Consider paying now while your income supports larger expenses. This reduces pressure on retirement withdrawals later.
Use High-Income Years to Fund Future Spending
Your final working years often come with peak income. This creates opportunities to front-load retirement readiness:
Roth conversions up to the top of your target bracket before Medicare enrollment can reduce future taxable income.
Watch for IRMAA (income-related monthly adjustment amounts) at ages 63–65, which can increase Medicare premiums if income is too high.
Consider donor-advised fund (DAF) contributions to pre-fund charitable giving while reducing taxable income.
Don’t Forget Estate and Administrative Prep
Beyond purchases, pre-retirees benefit from a final sweep of administrative tasks:
Separate credit cards for spouses to maintain access to credit.
Pre-need funeral planning or irrevocable funeral trusts to relieve future burdens.
Refresh wills, POA, health care proxies, and beneficiary designations.
Audit recurring subscriptions, timeshares, and other lifestyle costs.
Key Takeaway
Retirement is about more than accumulating assets—it’s about spending them wisely. By completing health care, housing, car, and travel purchases while still earning, you free up your retirement income for flexibility and enjoyment. At Greenbush Financial Group, we help clients not only save smart but also spend smart.
About Michael……...
Hi, I’m Michael Ruger. I’m the managing partner of Greenbush Financial Group and the creator of the nationally recognized Money Smart Board blog . I created the blog because there are a lot of events in life that require important financial decisions. The goal is to help our readers avoid big financial missteps, discover financial solutions that they were not aware of, and to optimize their financial future.
Frequently Asked Questions (FAQs)
What major expenses should I plan to cover before retiring?

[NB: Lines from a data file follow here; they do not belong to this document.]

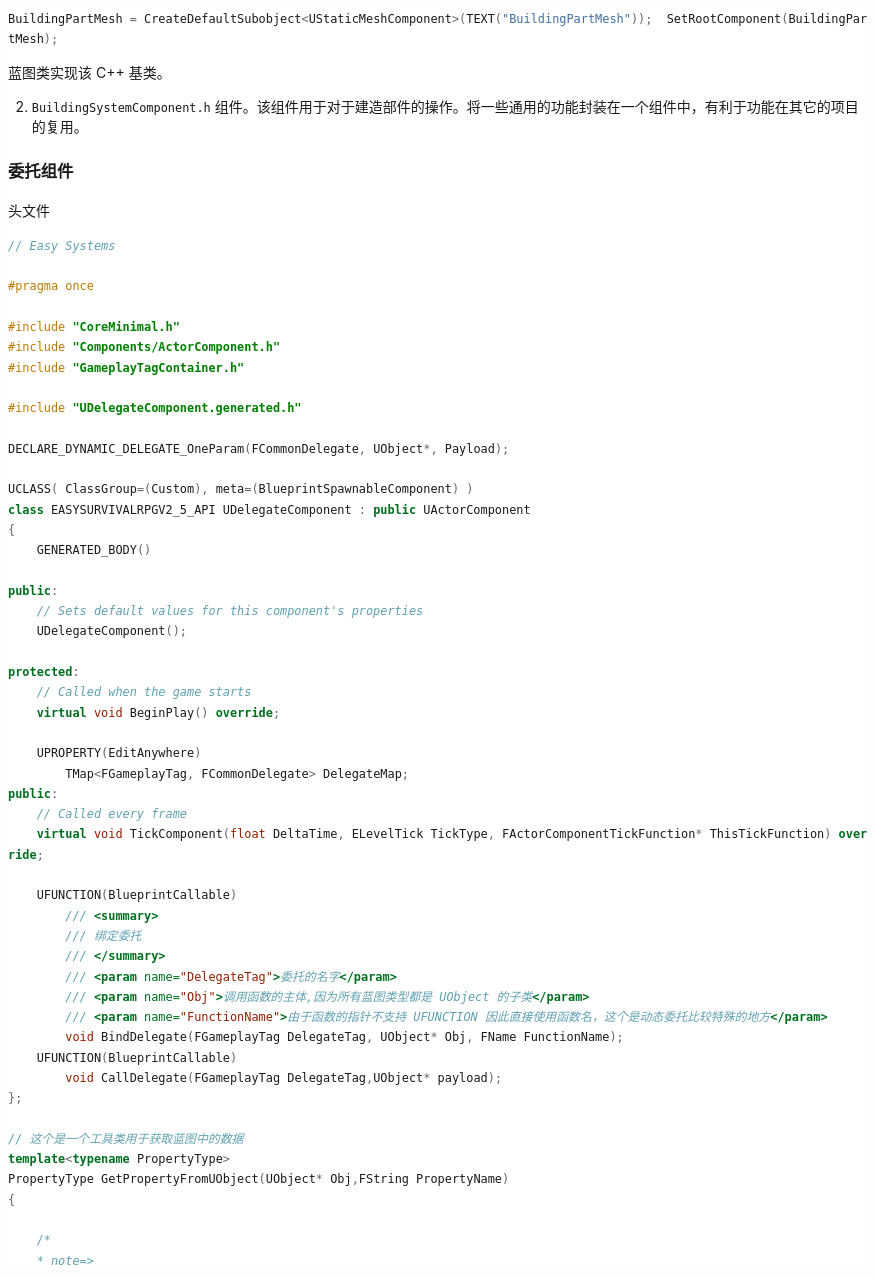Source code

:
 ```C++
BuildingPartMesh = CreateDefaultSubobject<UStaticMeshComponent>(TEXT("BuildingPartMesh"));	SetRootComponent(BuildingPartMesh);
```

蓝图类实现该 C++ 基类。

2. `BuildingSystemComponent.h` 组件。该组件用于对于建造部件的操作。将一些通用的功能封装在一个组件中，有利于功能在其它的项目的复用。



### 委托组件

头文件

```C++
// Easy Systems

#pragma once

#include "CoreMinimal.h"
#include "Components/ActorComponent.h"
#include "GameplayTagContainer.h"

#include "UDelegateComponent.generated.h"

DECLARE_DYNAMIC_DELEGATE_OneParam(FCommonDelegate, UObject*, Payload);

UCLASS( ClassGroup=(Custom), meta=(BlueprintSpawnableComponent) )
class EASYSURVIVALRPGV2_5_API UDelegateComponent : public UActorComponent
{
	GENERATED_BODY()

public:	
	// Sets default values for this component's properties
	UDelegateComponent();

protected:
	// Called when the game starts  
	virtual void BeginPlay() override;

	UPROPERTY(EditAnywhere)
		TMap<FGameplayTag, FCommonDelegate> DelegateMap;
public:	
	// Called every frame
	virtual void TickComponent(float DeltaTime, ELevelTick TickType, FActorComponentTickFunction* ThisTickFunction) override;

	UFUNCTION(BlueprintCallable)
		/// <summary>
		/// 绑定委托
		/// </summary>
		/// <param name="DelegateTag">委托的名字</param>
		/// <param name="Obj">调用函数的主体,因为所有蓝图类型都是 UObject 的子类</param>
		/// <param name="FunctionName">由于函数的指针不支持 UFUNCTION 因此直接使用函数名，这个是动态委托比较特殊的地方</param>
		void BindDelegate(FGameplayTag DelegateTag, UObject* Obj, FName FunctionName);
	UFUNCTION(BlueprintCallable)
		void CallDelegate(FGameplayTag DelegateTag,UObject* payload);
};

// 这个是一个工具类用于获取蓝图中的数据
template<typename PropertyType>
PropertyType GetPropertyFromUObject(UObject* Obj,FString PropertyName) 
{

	/*
	* note=>
```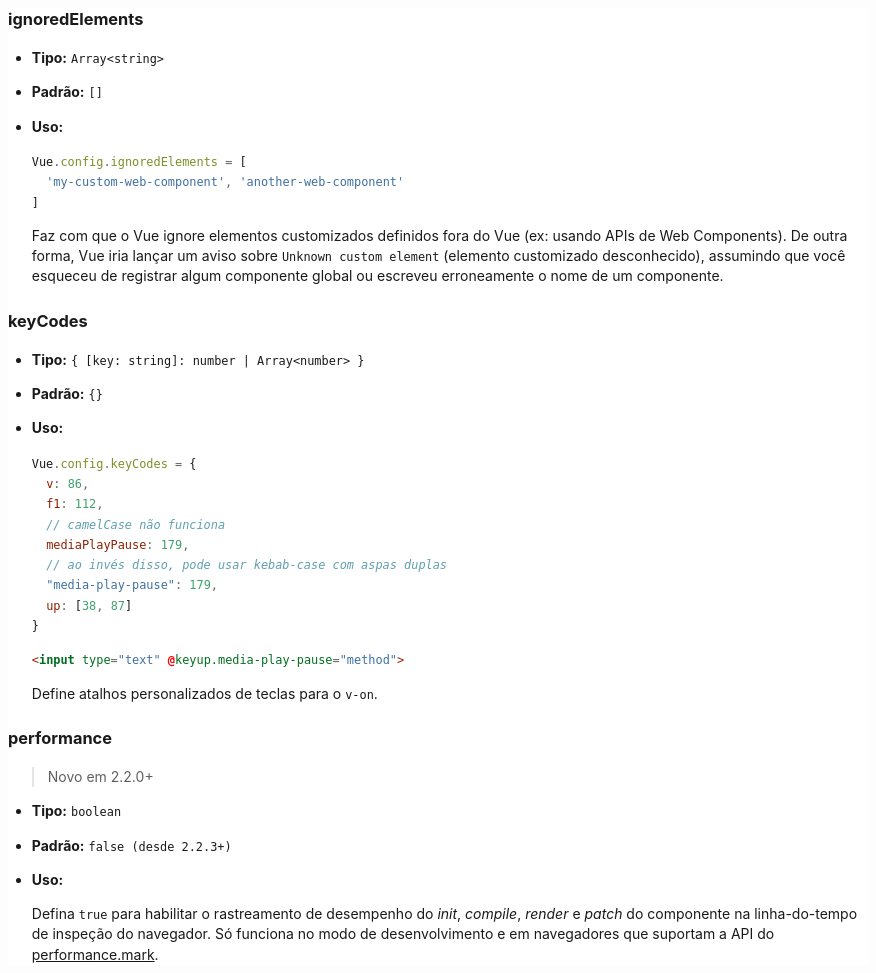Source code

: ### ignoredElements

- **Tipo:** `Array<string>`

- **Padrão:** `[]`

- **Uso:**

  ``` js
  Vue.config.ignoredElements = [
    'my-custom-web-component', 'another-web-component'
  ]
  ```

  Faz com que o Vue ignore elementos customizados definidos fora do Vue (ex: usando APIs de Web Components). De outra forma, Vue iria lançar um aviso sobre `Unknown custom element` (elemento customizado desconhecido), assumindo que você esqueceu de registrar algum componente global ou escreveu erroneamente o nome de um componente.

### keyCodes

- **Tipo:** `{ [key: string]: number | Array<number> }`

- **Padrão:** `{}`

- **Uso:**

  ``` js
  Vue.config.keyCodes = {
    v: 86,
    f1: 112,
    // camelCase não funciona
    mediaPlayPause: 179,
    // ao invés disso, pode usar kebab-case com aspas duplas
    "media-play-pause": 179,
    up: [38, 87]
  }
  ```

  ```html
  <input type="text" @keyup.media-play-pause="method">
  ```

  Define atalhos personalizados de teclas para o `v-on`.

### performance

> Novo em 2.2.0+

- **Tipo:** `boolean`

- **Padrão:** `false (desde 2.2.3+)`

- **Uso:**

  Defina `true` para habilitar o rastreamento de desempenho do _init_, _compile_, _render_ e _patch_ do componente na linha-do-tempo de inspeção do navegador. Só funciona no modo de desenvolvimento e em navegadores que suportam a API do [performance.mark](https://developer.mozilla.org/en-US/docs/Web/API/Performance/mark).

Common pre-retirement purchases include completing medical or dental procedures, making home repairs or accessibility upgrades, and replacing your vehicle. Addressing these while you still have earned income helps reduce financial stress once you retire and may provide additional tax benefits.
Why should I complete medical and dental work before enrolling in Medicare?

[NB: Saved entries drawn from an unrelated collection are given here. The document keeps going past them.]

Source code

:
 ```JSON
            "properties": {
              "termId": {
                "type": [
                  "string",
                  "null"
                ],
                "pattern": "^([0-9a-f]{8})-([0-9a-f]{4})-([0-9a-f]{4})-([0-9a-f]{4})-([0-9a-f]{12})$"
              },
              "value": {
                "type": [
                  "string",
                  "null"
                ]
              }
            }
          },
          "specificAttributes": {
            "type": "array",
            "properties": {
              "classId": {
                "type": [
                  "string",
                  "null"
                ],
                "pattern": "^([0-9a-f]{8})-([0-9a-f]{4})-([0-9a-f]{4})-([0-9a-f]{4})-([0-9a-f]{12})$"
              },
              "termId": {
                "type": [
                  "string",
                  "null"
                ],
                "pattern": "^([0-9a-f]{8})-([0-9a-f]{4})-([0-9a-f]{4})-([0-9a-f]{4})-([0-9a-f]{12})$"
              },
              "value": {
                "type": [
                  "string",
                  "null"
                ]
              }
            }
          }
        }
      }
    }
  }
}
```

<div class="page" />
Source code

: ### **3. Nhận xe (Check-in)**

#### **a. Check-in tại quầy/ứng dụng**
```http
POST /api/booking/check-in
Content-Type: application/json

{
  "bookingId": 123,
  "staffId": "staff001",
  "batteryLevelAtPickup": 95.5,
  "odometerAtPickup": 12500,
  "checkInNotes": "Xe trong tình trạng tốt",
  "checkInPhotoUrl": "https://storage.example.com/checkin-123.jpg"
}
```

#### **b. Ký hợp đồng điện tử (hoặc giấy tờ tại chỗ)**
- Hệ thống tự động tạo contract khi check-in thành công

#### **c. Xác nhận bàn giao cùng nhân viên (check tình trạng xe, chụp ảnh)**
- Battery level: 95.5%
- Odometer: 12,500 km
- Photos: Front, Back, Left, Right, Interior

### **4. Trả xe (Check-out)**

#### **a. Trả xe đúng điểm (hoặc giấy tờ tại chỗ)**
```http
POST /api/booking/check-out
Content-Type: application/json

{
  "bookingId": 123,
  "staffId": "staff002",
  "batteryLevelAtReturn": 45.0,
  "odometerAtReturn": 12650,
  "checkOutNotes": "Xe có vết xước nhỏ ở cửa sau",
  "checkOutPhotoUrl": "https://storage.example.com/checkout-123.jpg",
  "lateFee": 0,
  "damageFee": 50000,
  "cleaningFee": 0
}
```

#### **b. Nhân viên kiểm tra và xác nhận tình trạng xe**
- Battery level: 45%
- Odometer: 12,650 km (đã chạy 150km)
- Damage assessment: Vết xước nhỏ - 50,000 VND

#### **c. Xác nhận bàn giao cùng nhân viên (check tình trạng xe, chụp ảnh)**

Medicare generally doesn’t cover dental, vision, or hearing care. Completing major procedures before retirement—while you still have employer coverage—can save money and simplify your transition. It’s also smart to fully fund your Health Savings Account (HSA) in your final working years for future tax-free healthcare spending.

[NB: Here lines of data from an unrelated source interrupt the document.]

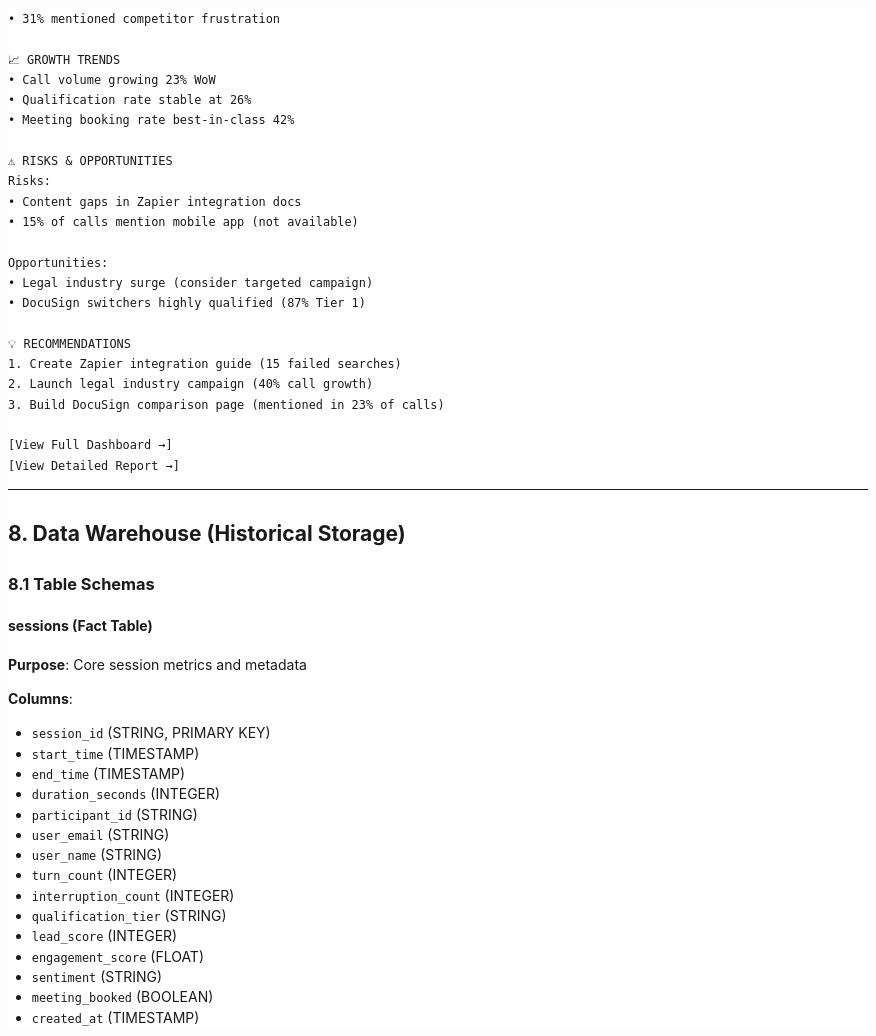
 ```
• 31% mentioned competitor frustration

📈 GROWTH TRENDS
• Call volume growing 23% WoW
• Qualification rate stable at 26%
• Meeting booking rate best-in-class 42%

⚠️ RISKS & OPPORTUNITIES
Risks:
• Content gaps in Zapier integration docs
• 15% of calls mention mobile app (not available)

Opportunities:
• Legal industry surge (consider targeted campaign)
• DocuSign switchers highly qualified (87% Tier 1)

💡 RECOMMENDATIONS
1. Create Zapier integration guide (15 failed searches)
2. Launch legal industry campaign (40% call growth)
3. Build DocuSign comparison page (mentioned in 23% of calls)

[View Full Dashboard →]
[View Detailed Report →]
```

---

## 8. Data Warehouse (Historical Storage)

### 8.1 Table Schemas

#### sessions (Fact Table)
**Purpose**: Core session metrics and metadata

**Columns**:
- `session_id` (STRING, PRIMARY KEY)
- `start_time` (TIMESTAMP)
- `end_time` (TIMESTAMP)
- `duration_seconds` (INTEGER)
- `participant_id` (STRING)
- `user_email` (STRING)
- `user_name` (STRING)
- `turn_count` (INTEGER)
- `interruption_count` (INTEGER)
- `qualification_tier` (STRING)
- `lead_score` (INTEGER)
- `engagement_score` (FLOAT)
- `sentiment` (STRING)
- `meeting_booked` (BOOLEAN)
- `created_at` (TIMESTAMP)
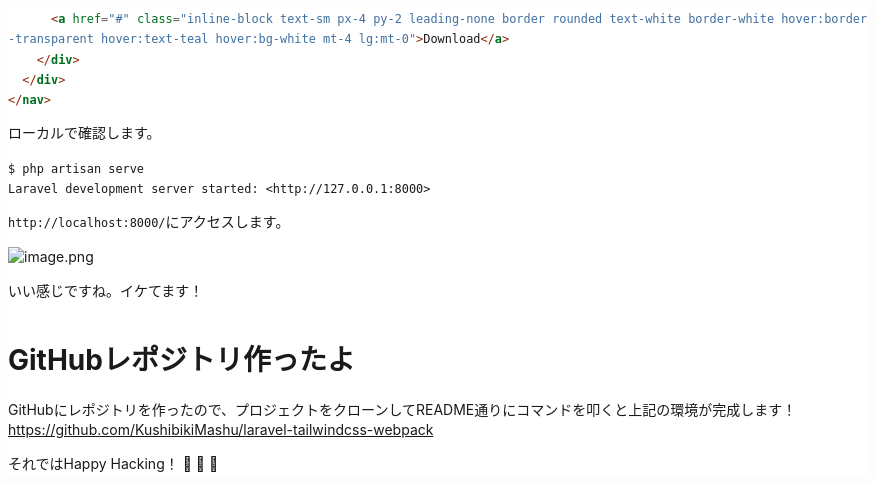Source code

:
 ```html
      <a href="#" class="inline-block text-sm px-4 py-2 leading-none border rounded text-white border-white hover:border-transparent hover:text-teal hover:bg-white mt-4 lg:mt-0">Download</a>
    </div>
  </div>
</nav>
```

ローカルで確認します。

```
$ php artisan serve
Laravel development server started: <http://127.0.0.1:8000>
```

`http://localhost:8000/`にアクセスします。

![image.png](https://qiita-image-store.s3.amazonaws.com/0/229830/c5f1a463-3359-36b1-bc80-1cf35d05d9da.png)

いい感じですね。イケてます！

# GitHubレポジトリ作ったよ
GitHubにレポジトリを作ったので、プロジェクトをクローンしてREADME通りにコマンドを叩くと上記の環境が完成します！
https://github.com/KushibikiMashu/laravel-tailwindcss-webpack


それではHappy Hacking！ 🎉 🎉 🎉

Is it better to buy or refinance a home before retiring?
Yes, qualifying for a mortgage is typically easier when you have active W-2 income. Buying, refinancing, or downsizing before retirement can secure better terms. Couples selling their primary residence may also exclude up to $500,000 in capital gains, and certain energy-efficient home upgrades may qualify for tax credits.
Why should I replace my car before retirement?
Buying a dependable, low-maintenance car before you retire allows you to enter retirement debt-free and avoid large future withdrawals.
How can I use my final high-income years to improve my retirement outlook?
Peak earning years are ideal for strategic financial moves like Roth conversions, funding a donor-advised fund (DAF), or prepaying for future travel. These steps can help lower future taxable income, manage Medicare premiums, and enhance your flexibility in retirement.
What estate and administrative steps should I complete before retiring?
Review and update your will, powers of attorney, and beneficiary designations. Consider establishing separate credit accounts for each spouse, planning funeral arrangements in advance, and canceling unnecessary subscriptions or timeshares to streamline post-retirement finances.
How do pre-retirement purchases support a more enjoyable retirement?
Spending strategically before you stop working lets you handle big expenses with current income, freeing future cash flow for experiences and lifestyle choices. At Greenbush Financial Group, we encourage clients to view retirement not just as saving wisely—but spending wisely, too.